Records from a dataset

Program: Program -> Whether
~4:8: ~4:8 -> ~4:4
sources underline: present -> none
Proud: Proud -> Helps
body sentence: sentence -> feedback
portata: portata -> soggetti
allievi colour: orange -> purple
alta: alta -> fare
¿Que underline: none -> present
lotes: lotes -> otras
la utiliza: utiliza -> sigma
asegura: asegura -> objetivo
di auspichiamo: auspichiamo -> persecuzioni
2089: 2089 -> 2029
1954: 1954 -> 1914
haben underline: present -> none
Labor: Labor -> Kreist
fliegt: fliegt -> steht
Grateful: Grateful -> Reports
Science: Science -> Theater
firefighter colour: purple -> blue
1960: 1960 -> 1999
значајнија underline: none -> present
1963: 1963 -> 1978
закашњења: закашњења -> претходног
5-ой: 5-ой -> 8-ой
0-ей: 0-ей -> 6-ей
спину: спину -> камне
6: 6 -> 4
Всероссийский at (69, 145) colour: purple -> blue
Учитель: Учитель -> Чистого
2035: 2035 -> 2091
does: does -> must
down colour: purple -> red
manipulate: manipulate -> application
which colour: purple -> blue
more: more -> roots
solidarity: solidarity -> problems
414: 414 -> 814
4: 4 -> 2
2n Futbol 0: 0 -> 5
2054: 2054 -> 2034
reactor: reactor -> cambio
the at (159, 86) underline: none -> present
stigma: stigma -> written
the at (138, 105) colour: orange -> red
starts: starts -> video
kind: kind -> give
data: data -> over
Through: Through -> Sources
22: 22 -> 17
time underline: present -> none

▶ Exercise objective:
Reproduce every line of the entries above without altering a single character.

▶ Exercise result:
Program: Program -> Whether
~4:8: ~4:8 -> ~4:4
sources underline: present -> none
Proud: Proud -> Helps
body sentence: sentence -> feedback
portata: portata -> soggetti
allievi colour: orange -> purple
alta: alta -> fare
¿Que underline: none -> present
lotes: lotes -> otras
la utiliza: utiliza -> sigma
asegura: asegura -> objetivo
di auspichiamo: auspichiamo -> persecuzioni
2089: 2089 -> 2029
1954: 1954 -> 1914
haben underline: present -> none
Labor: Labor -> Kreist
fliegt: fliegt -> steht
Grateful: Grateful -> Reports
Science: Science -> Theater
firefighter colour: purple -> blue
1960: 1960 -> 1999
значајнија underline: none -> present
1963: 1963 -> 1978
закашњења: закашњења -> претходног
5-ой: 5-ой -> 8-ой
0-ей: 0-ей -> 6-ей
спину: спину -> камне
6: 6 -> 4
Всероссийский at (69, 145) colour: purple -> blue
Учитель: Учитель -> Чистого
2035: 2035 -> 2091
does: does -> must
down colour: purple -> red
manipulate: manipulate -> application
which colour: purple -> blue
more: more -> roots
solidarity: solidarity -> problems
414: 414 -> 814
4: 4 -> 2
2n Futbol 0: 0 -> 5
2054: 2054 -> 2034
reactor: reactor -> cambio
the at (159, 86) underline: none -> present
stigma: stigma -> written
the at (138, 105) colour: orange -> red
starts: starts -> video
kind: kind -> give
data: data -> over
Through: Through -> Sources
22: 22 -> 17
time underline: present -> none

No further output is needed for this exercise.